Description: | Many modern text editors automatically save files using UTF-8 codification.
However, the perl interpreter does not expect it by default. Whilst this does
not represent a big deal on (most) backend-oriented programs, Web framework
(Catalyst, Mojolicious) based applications will suffer so-called Mojibake
(literally: "unintelligible sequence of characters").

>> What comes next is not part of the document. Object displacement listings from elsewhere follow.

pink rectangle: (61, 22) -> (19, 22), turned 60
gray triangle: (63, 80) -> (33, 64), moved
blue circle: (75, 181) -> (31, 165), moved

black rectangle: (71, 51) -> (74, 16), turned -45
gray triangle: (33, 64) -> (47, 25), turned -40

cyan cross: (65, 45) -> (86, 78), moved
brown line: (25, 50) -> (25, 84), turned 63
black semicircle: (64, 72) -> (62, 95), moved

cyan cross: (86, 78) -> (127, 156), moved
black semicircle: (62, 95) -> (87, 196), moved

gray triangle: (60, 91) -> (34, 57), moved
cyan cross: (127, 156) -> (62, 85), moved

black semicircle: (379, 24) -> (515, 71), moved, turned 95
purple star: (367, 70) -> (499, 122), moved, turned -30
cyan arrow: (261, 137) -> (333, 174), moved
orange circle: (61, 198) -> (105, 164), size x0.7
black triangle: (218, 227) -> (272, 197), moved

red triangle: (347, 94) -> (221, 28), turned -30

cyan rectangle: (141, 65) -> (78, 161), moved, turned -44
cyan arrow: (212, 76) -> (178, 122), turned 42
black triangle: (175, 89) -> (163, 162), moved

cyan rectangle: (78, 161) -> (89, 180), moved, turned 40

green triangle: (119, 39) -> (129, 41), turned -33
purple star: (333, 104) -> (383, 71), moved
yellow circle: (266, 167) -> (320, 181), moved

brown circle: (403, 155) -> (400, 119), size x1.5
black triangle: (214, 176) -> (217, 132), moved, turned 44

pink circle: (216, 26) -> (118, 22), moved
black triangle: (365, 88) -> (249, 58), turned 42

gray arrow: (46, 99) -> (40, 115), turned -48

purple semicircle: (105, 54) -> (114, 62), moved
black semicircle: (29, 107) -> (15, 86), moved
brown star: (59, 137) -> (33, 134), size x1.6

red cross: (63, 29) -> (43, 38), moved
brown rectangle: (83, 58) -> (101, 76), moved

Even worse: if an editor
saves BOM (Byte Order Mark, U+FEFF character in Unicode) at the start of a
script with the executable bit set (on Unix systems), it won't execute at all,
due to shebang corruption.
Avoiding codification problems is quite simple:
* Always use utf8/use common::sense when saving source as UTF-8
* Always specify =encoding utf8 when saving POD as UTF-8
* Do neither of above when saving as ISO-8859-1
* Never save BOM (not that it's wrong; just avoid it as you'll barely
notice its presence when in trouble)
However, if you find yourself upgrading old code to use UTF-8 or trying to
standardize a big project with many developers, each one using a different
platform/editor, reviewing all files manually can be quite painful, especially
in cases where some files have multiple encodings (note: it all started when I
realized that gedit and derivatives are unable to open files with character
conversion tables).
Enter the Test::Mojibake ;) |